Dill comes from Southern Russia, Western Africa and the Mediterranean region, but it is also mentioned in the Bible and in ancient Egyptian papyri. The ancient Romans gave dill to gladiators to make them enduring and strong. In Ancient Babylon the herb was grown for medicinal purposes, and Hippocrates was familiar with the healing properties of dill and used it in a recipe for disinfecting the mouth. Dill has a high content of vitamins C, B1, B2, E, PP, P, carotene (provitamin A) and mineral salts of potassium, calcium, phosphorus and iron, as well as folic acid (vitamin B9). Dill oil contains carvone, d-limonene, α-phellandrene, carveol, dihydrocarvone, α-terpinene, dihydrocarveol, dillapiol, α-pinene, dipentene, isoeugenol. Dill has a high content of monoterpenes and flavonoids, which are known for their protective properties against free radicals and carcinogens. According to research, monoterpenes activate the secretion of the enzyme glutathione S-transferase, which is effective in neutralising carcinogens. Dill has an antioxidant effect. It is used in cases of chronic vascular insufficiency and as a prophylactic agent against angina pectoris attacks. It has been proven to strengthen blood vessels and reduce high blood pressure. The high content of ascorbic acid and iron salts in dill makes it indispensable in therapeutic nutrition for patients with anaemia.

Basil
The homeland of basil is the tropics of Asia and Africa. In Europe it has been cultivated for centuries. It is a source of vitamin C, iron, calcium, magnesium and potassium, which is why it is advisable to consume it fresh in dishes, salads, purées, juices or smoothies, in combination with other vegetables and fruits.

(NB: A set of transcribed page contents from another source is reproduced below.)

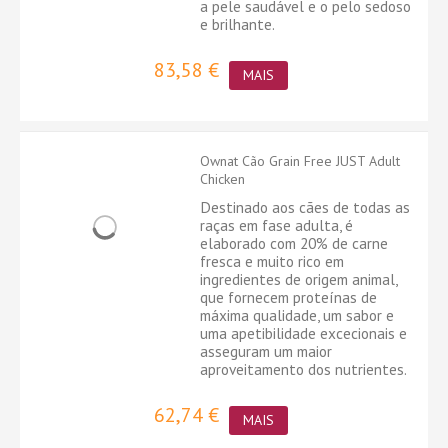
a pele saudável e o pelo sedoso
e brilhante.
83,58 €
MAIS
Ownat Cão Grain Free JUST Adult
Chicken
Destinado aos cães de todas as
raças em fase adulta, é
elaborado com 20% de carne
fresca e muito rico em
ingredientes de origem animal,
que fornecem proteínas de
máxima qualidade, um sabor e
uma apetibilidade excecionais e
asseguram um maior
aproveitamento dos nutrientes.
62,74 €
MAIS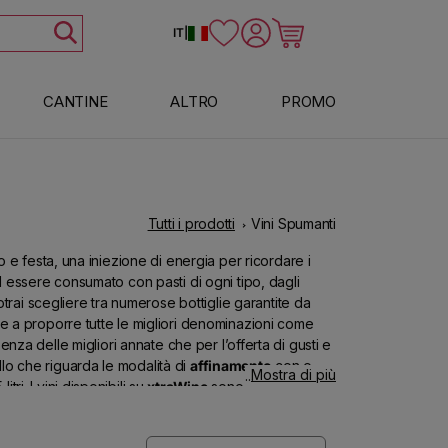
Accedi
Carrello
IT
|
CANTINE
ALTRO
PROMO
Tutti i prodotti
Vini Spumanti
o e festa, una iniezione di energia per ricordare i
 essere consumato con pasti di ogni tipo, dagli
otrai scegliere tra numerose bottiglie garantite da
e a proporre tutte le migliori denominazioni come
enza delle migliori annate che per l’offerta di gusti e
llo che riguarda le modalità di
affinamento
con o
Mostra di più
ri. I vini disponibili su
xtraWine
sono provenienti
a selezione ricca di spumanti da regioni produttrici
orgogna
e
Languedoc-Roussillon
; dalla
Spagna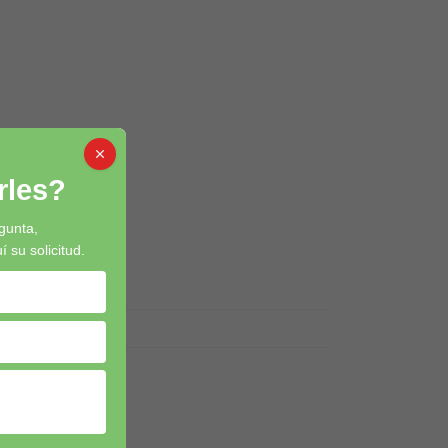
les?
gunta,
su solicitud.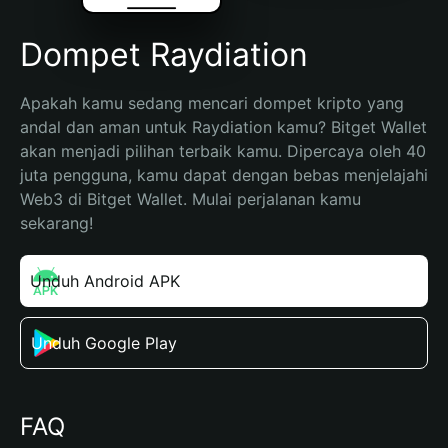
Dompet Raydiation
Apakah kamu sedang mencari dompet kripto yang 
andal dan aman untuk Raydiation kamu? Bitget Wallet 
akan menjadi pilihan terbaik kamu. Dipercaya oleh 40 
juta pengguna, kamu dapat dengan bebas menjelajahi 
Web3 di Bitget Wallet. Mulai perjalanan kamu 
sekarang!
Unduh Android APK
Unduh Google Play
FAQ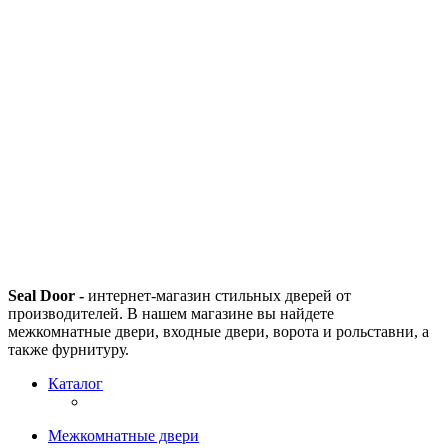
Seal Door -
интернет-магазин стильных дверей от
производителей. В нашем магазине вы найдете
межкомнатные двери, входные двери, ворота и рольставни, а
также фурнитуру.
Каталог
Межкомнатные двери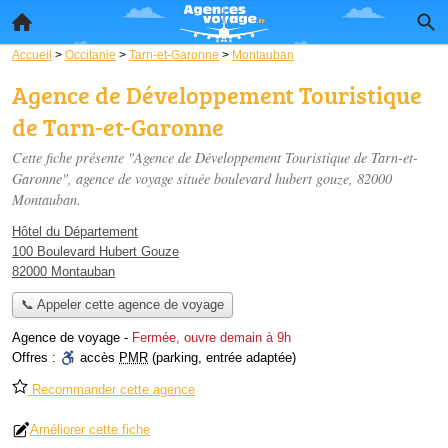
Accueil
>
Occitanie
>
Tarn-et-Garonne
>
Montauban
Agence de Développement Touristique
de Tarn-et-Garonne
Cette fiche présente "Agence de Développement Touristique de Tarn-et-
Garonne", agence de voyage située
boulevard hubert gouze
, 82000
Montauban.
Hôtel du Département
100 Boulevard Hubert Gouze
82000 Montauban
📞 Appeler cette agence de voyage
Agence de voyage
-
Fermée, ouvre demain à 9h
Offres :
accès
PMR
(parking, entrée adaptée)
Recommander cette agence
Améliorer cette fiche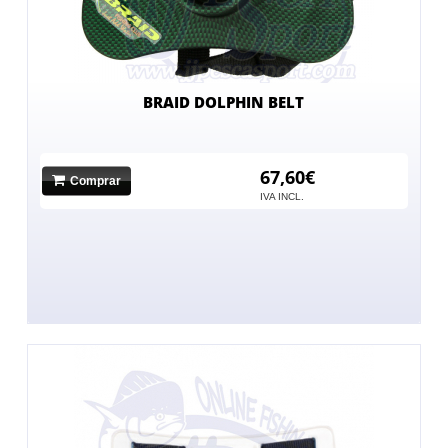
BRAID DOLPHIN BELT
67,60€
Comprar
IVA INCL.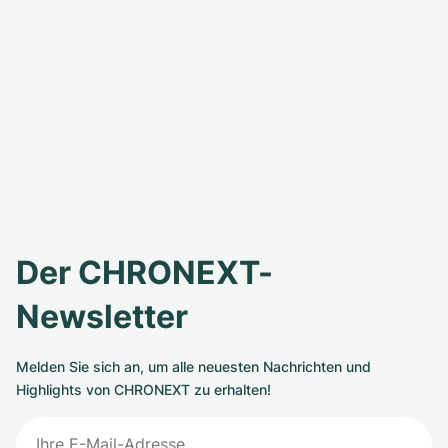
Der CHRONEXT-
Newsletter
Melden Sie sich an, um alle neuesten Nachrichten und
Highlights von CHRONEXT zu erhalten!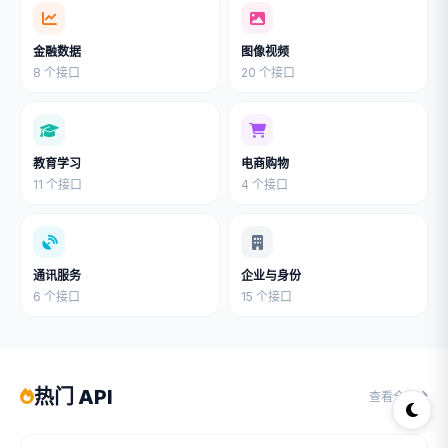
金融数据
图像视频
8 个接口
20 个接口
教育学习
电商购物
11 个接口
4 个接口
通讯服务
企业与身份
6 个接口
15 个接口
热门 API
查看全部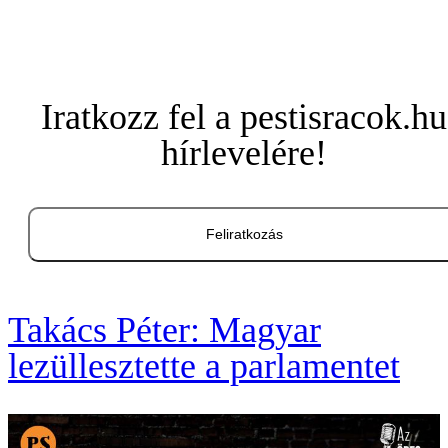
Iratkozz fel a pestisracok.hu
hírlevelére!
Feliratkozás
Takács Péter: Magyar
lezüllesztette a parlamentet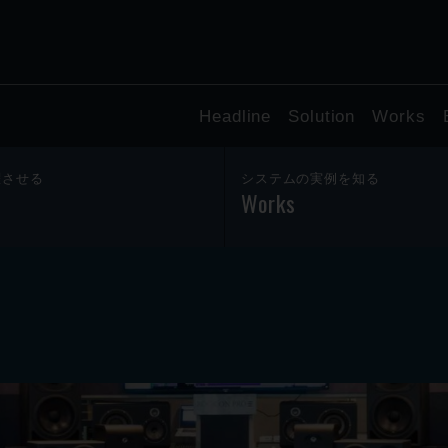
Headline
Solution
Works
躍させる
システムの実例を知る
Works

Basil has antiseptic, antispasmodic, analgesic, anti-inflammatory and mildly stimulating effects. It is used in infectious and inflammatory conditions of the genitourinary and respiratory tracts, in cases of fatigue and depression. Taken in large doses, it is toxic. Externally it is used as a poultice for skin rashes and oedemas. According to Bulgarian folk medicine, juice from fresh basil leaves is used in purulent inflammations of the middle ear, as well as in hard-to-heal wounds.